Mikael Kennedy

Photographer
Polaroids 'Shoot the Moon'
Biography: Mikael Kennedy is a photographer living and working in New York City. He is the author of the internationally acclaimed Polaroid travel blog: Passport to Trespass and his Polaroid work is represented by the Peter Hay Halpert Fine Art Gallery of... MORE
Public Story
Polaroids 'Shoot the Moon'
Copyright Mikael Kennedy 2024
Updated Dec 2010

**from the press release for the show 'Shoot the Moon'

“In 2002 I was twenty-three years old. David Lamb and I were leaving the blood bank in Seattle where we went twice a week to make 45 dollars selling our blood…I sold my blood to buy expired Polaroid film where I could find it, and when that didn't work I would steal it... We had no jobs, we had no plan…I told David that this was to be the plan: No plan. I said we'd ‘Shoot The Moon.’ Like in the game of Hearts, you collect all the bad cards you win, you get almost all of them but not all, you lose. So I started collecting my cards in the frame of a Polaroid.” - Mikael Kennedy


Peter Hay Halpert Fine Art is pleased to represent the Polaroid photographs by Mikael Kennedy. The exhibition 'Shoot the Moon' ran from Wednesday, 14 April and closed on Sunday, 2 May, with a reception for the artist on Wednesday, 14 April from 6:00 to 8:00 PM. This was Mr. Kennedy’s first solo show in New York.

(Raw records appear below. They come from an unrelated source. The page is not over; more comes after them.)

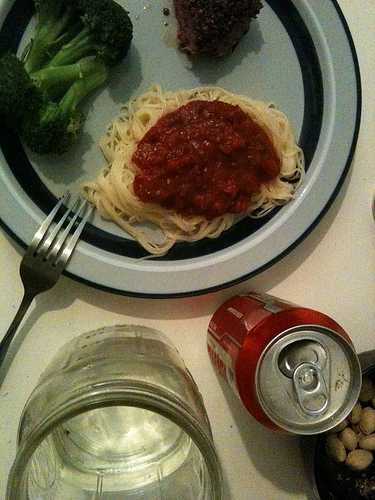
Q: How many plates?
A: One.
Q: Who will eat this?
A: Man.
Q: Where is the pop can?
A: Below the plate.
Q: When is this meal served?
A: Dinner.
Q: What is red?
A: Sauce.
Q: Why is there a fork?
A: To eat with.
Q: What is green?
A: Broccoli.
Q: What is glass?
A: The jar.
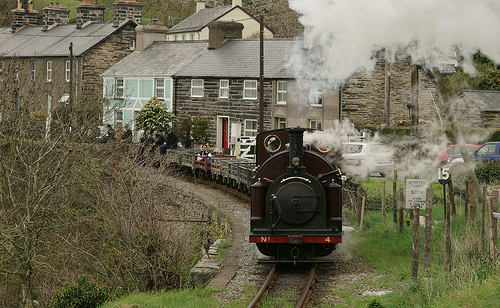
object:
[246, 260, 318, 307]
rail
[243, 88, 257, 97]
window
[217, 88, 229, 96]
window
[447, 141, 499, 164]
cars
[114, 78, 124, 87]
window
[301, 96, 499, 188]
fume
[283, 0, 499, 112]
fume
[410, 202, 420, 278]
post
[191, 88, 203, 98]
window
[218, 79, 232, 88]
window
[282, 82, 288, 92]
window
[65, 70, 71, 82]
window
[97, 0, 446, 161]
building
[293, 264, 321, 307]
metal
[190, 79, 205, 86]
window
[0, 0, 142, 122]
building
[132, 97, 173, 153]
tree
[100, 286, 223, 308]
vegetation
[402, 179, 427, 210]
sign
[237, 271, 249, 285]
rocks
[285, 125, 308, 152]
chimney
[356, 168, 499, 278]
fence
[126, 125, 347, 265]
train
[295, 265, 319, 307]
railway line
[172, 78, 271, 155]
wall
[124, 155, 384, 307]
road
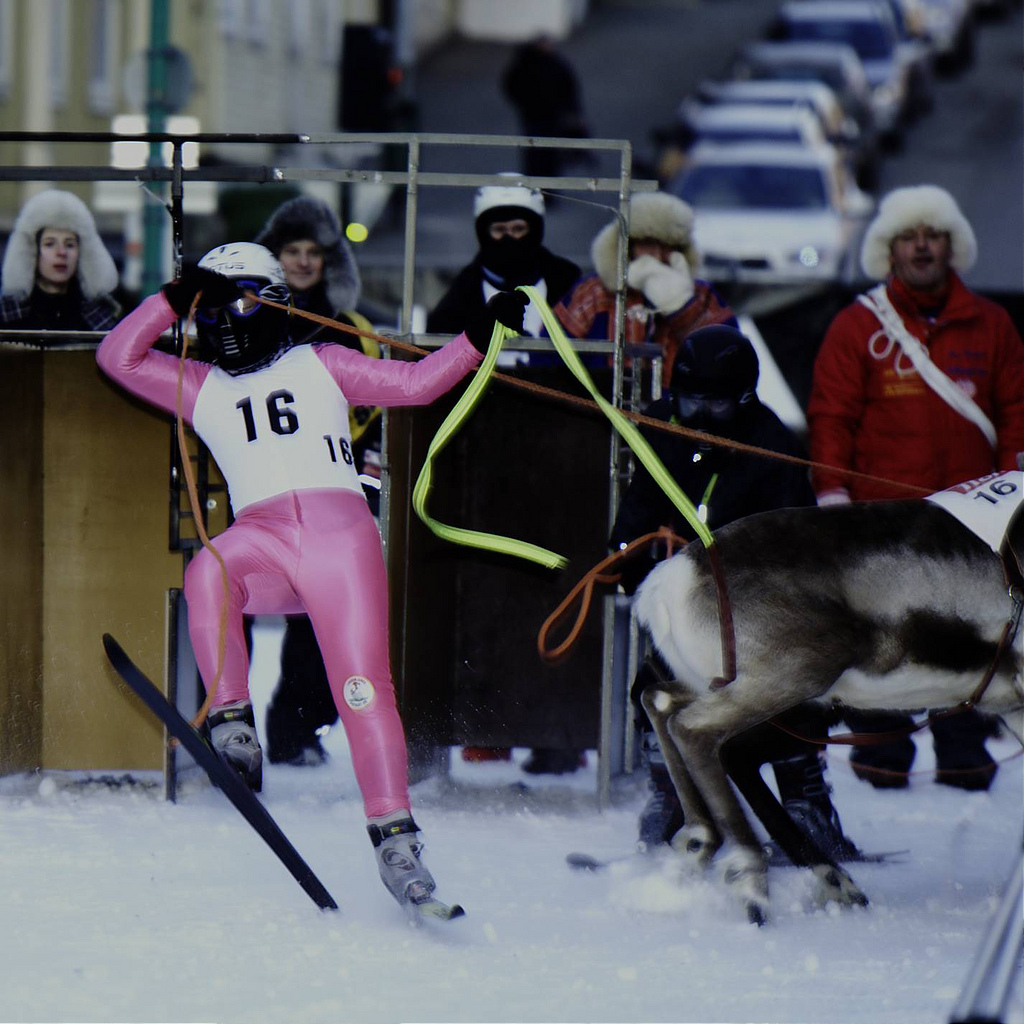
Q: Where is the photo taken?
A: In a park.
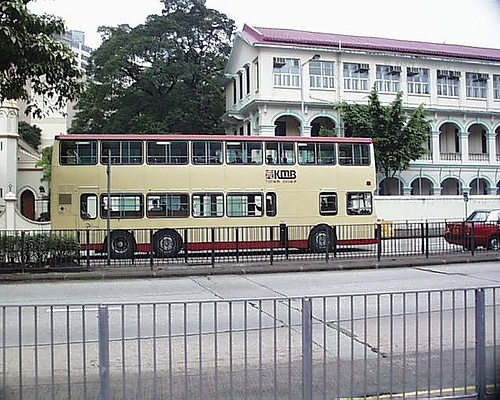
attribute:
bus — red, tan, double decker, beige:
[48, 135, 379, 267]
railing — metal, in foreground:
[0, 282, 497, 399]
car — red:
[444, 210, 499, 248]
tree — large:
[67, 1, 239, 133]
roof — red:
[235, 20, 498, 68]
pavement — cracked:
[0, 257, 498, 400]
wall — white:
[373, 194, 498, 230]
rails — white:
[407, 81, 432, 95]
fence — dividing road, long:
[1, 216, 496, 275]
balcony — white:
[466, 83, 488, 99]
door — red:
[16, 191, 38, 221]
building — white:
[218, 18, 499, 197]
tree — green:
[328, 82, 437, 198]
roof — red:
[54, 132, 375, 146]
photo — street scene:
[1, 1, 496, 397]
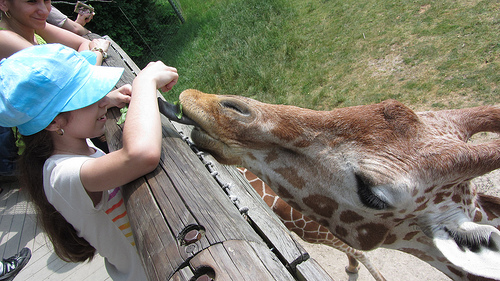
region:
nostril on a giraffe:
[217, 93, 255, 120]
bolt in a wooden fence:
[182, 265, 212, 279]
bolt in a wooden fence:
[177, 223, 202, 247]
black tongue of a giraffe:
[157, 90, 187, 124]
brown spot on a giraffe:
[300, 187, 343, 218]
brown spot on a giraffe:
[260, 144, 282, 166]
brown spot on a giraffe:
[268, 160, 308, 190]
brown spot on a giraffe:
[448, 190, 464, 205]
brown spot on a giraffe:
[431, 187, 446, 209]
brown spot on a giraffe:
[421, 180, 435, 196]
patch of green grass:
[167, 33, 239, 89]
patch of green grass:
[240, 47, 325, 92]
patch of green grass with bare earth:
[330, 55, 415, 97]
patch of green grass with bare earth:
[431, 68, 499, 105]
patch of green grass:
[420, 1, 499, 62]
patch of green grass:
[317, 3, 411, 53]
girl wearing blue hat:
[3, 38, 169, 278]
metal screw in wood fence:
[172, 218, 214, 250]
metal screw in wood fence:
[187, 257, 222, 279]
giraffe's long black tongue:
[157, 85, 217, 142]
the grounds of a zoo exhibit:
[0, 0, 499, 280]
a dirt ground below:
[290, 230, 453, 280]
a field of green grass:
[154, 0, 499, 105]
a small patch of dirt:
[370, 52, 403, 74]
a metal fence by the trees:
[97, 0, 187, 70]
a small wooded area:
[50, 0, 182, 70]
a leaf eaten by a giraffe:
[171, 100, 182, 119]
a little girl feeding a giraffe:
[0, 43, 179, 280]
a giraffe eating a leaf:
[157, 88, 499, 280]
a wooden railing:
[80, 32, 333, 279]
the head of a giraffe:
[175, 86, 496, 252]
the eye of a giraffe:
[347, 165, 404, 220]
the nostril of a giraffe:
[212, 94, 259, 122]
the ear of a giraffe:
[428, 206, 495, 277]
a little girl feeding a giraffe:
[11, 44, 456, 258]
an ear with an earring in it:
[42, 114, 68, 139]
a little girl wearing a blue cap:
[0, 43, 175, 238]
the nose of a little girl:
[99, 96, 112, 113]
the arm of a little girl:
[93, 58, 173, 187]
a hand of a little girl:
[140, 54, 184, 91]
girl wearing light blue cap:
[0, 44, 181, 279]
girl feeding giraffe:
[2, 42, 497, 279]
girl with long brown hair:
[0, 43, 176, 279]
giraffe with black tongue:
[156, 89, 497, 279]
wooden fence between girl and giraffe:
[94, 42, 336, 279]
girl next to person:
[1, 43, 177, 278]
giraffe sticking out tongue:
[158, 86, 497, 279]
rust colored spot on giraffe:
[302, 193, 337, 220]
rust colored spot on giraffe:
[269, 166, 306, 191]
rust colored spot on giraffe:
[414, 195, 425, 203]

Shoot the Moon consists of a series of 500 Polaroids taken between 1999 and 2009. As he moved about - living and traveling in New England, driving from Massachusetts to Washington, hanging around Portland, Oregon, even eventually flying off to Serbia, and then coming to New York – Kennedy photographed with an almost obsessive intensity. This exhibition represents a selection from the thousands of pictures he took during his wanderings. His passion for photographing his friends and family, the places he encountered, even, in an ongoing series, the birds in the sky, is matched and enabled by his love affair with the Polaroid process itself. The instantaneous nature of the process, the uniqueness of each image, its inherent advantages and limitations, coupled with a particular colour range that is further attenuated when he used expired film, all fueled his desire to explore the possibilities in pushing what he could do with Polaroid photography.

Kennedy was born in Randolph, Vermont in 1979. He graduated from Hampshire College, where he studied photography before he hit the road. He has published his work extensively, first on a blog and subsequently in a series of very limited run (50-100 copies) 'zines and books. “I needed a place for all these Polaroids to go,” he says. “I was losing my mind putting them in boxes under my desk.” Both the blog and the 'zines exist under the rubric “Passport to Trespass.” His most recent books are “The Castle and the Kingdom,” (volume 3 of “Passport to Trespass”); “You’ll Miss Me When I Burn,” (volume 4, the title taken from a Will Oldham song); and “Come Home,” (volume 5). Since 2006, Kennedy recently has brought this aesthetic to fashion photography, shooting lines and advertisements in Polaroid for top name brands and designers.

Kennedy’s Polaroid photographs have quickly gained recognition. This year they have been exhibited as part of an international Polaroid symposium, “Do I Have to Paint You a Picture,” held in Cardiff, Wales, and he was recently awarded an artists’ residency to work and lecture at The Bakery Collective in Maine.